WRITTEN INSTRUCTION A
Count the lines in the listing that contain the string "track", treating uppercase and lowercase as different. Reply with the number only.
WRITTEN INSTRUCTION B
Write what comes next in the forum thread on the number of files in a server directory, starting after its last sentence.

SELECTED EXTRACT
# Maximum sensible number of files in a server directory?



## Nyantastic (Aug 29, 2019)

I've recently set up a web service using static HTML pages. The number of HTML files in a single directory on the server's file system is about 12,000. I am not noticing any issues, but is this a potential error, or is it not a problem?


----------



## roper (Aug 30, 2019)

I've done something similar many years ago. Depending on which file system there are limitations. UFS is 32768 files per directory inclusive of the link to the parent. The ZFS limit is truly astronomical and you'd not have that issue. In my case I also generated many hundreds of thousands of indices, also as files, which I used to search the HTML, that necessitated setting up a disk with a smaller block size to conserve space. It was an interesting exercise but using a proper relational database is a more sensible approach.


----------



## ralphbsz (Aug 31, 2019)

First, it depends on the underlying file system implementation. I have never run UFS above a few hundred files per directory. In ZFS, I've reached about a few thousand files, and then cut that down by organizing things. Not because of performance reasons, but because manually administering things (with ls, mv and rm) became overwhelming. But I know that ZFS is capable of much much more, probably without practical limits for normal home users. I expect ZFS's performance to be pretty good.

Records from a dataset
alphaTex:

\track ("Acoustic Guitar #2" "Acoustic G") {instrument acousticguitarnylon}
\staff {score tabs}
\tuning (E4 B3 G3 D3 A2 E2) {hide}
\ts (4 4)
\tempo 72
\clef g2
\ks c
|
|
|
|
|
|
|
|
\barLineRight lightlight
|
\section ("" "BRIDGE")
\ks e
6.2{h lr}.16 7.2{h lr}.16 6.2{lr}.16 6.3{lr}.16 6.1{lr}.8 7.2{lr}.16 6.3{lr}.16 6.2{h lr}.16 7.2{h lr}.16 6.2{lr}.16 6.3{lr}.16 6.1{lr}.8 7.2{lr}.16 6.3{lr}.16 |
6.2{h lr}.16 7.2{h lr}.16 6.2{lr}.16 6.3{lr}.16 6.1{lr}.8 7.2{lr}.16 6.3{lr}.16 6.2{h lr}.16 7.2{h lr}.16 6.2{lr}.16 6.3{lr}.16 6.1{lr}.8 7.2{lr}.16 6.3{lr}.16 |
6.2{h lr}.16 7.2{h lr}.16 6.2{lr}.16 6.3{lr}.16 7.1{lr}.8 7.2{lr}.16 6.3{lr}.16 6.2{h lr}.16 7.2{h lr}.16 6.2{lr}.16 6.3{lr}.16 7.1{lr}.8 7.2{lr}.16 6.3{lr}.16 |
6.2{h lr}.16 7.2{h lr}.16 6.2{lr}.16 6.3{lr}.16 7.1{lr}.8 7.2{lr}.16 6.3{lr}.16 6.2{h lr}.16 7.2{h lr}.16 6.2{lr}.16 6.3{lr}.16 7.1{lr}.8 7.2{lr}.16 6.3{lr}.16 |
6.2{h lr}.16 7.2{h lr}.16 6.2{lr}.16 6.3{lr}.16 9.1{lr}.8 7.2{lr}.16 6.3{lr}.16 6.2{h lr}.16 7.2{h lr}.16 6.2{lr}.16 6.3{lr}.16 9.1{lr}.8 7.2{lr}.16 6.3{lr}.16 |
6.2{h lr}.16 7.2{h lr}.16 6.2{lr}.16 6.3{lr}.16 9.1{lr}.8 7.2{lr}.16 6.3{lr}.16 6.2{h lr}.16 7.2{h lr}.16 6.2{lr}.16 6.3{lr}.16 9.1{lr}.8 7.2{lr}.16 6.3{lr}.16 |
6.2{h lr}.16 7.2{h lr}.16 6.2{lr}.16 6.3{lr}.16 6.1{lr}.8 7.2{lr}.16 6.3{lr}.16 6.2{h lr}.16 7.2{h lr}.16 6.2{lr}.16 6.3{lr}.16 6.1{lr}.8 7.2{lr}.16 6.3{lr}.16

EXPECTED ANSWER A
1

EXPECTED ANSWER B
By the way, large file systems often run at many billion files, and many million files in a single directory. I've seen tests of a billion files in a single directory (efficiently and successfully). But these tend to be cluster file systems (running on many machines) with lots of disks.

Second, the performance of using this many files when using a high-quality file system (which ZFS is) depends more on the applications than on the file system. Just as a simple example: Some implementations of `ls` perform a stat on every file name in the directory. And because of the way they interleave that with the calls to readdir() to read the directory, they destroy memory caches, causing horrible performance. So a lot depends on your web server software, how does it read the 12,000 files in that directory. My hunch would be that the web server will not attempt to do a directory listing (in the style of ls), unless you force it to (for example by having it serve a directory and create file listing, which apache can do).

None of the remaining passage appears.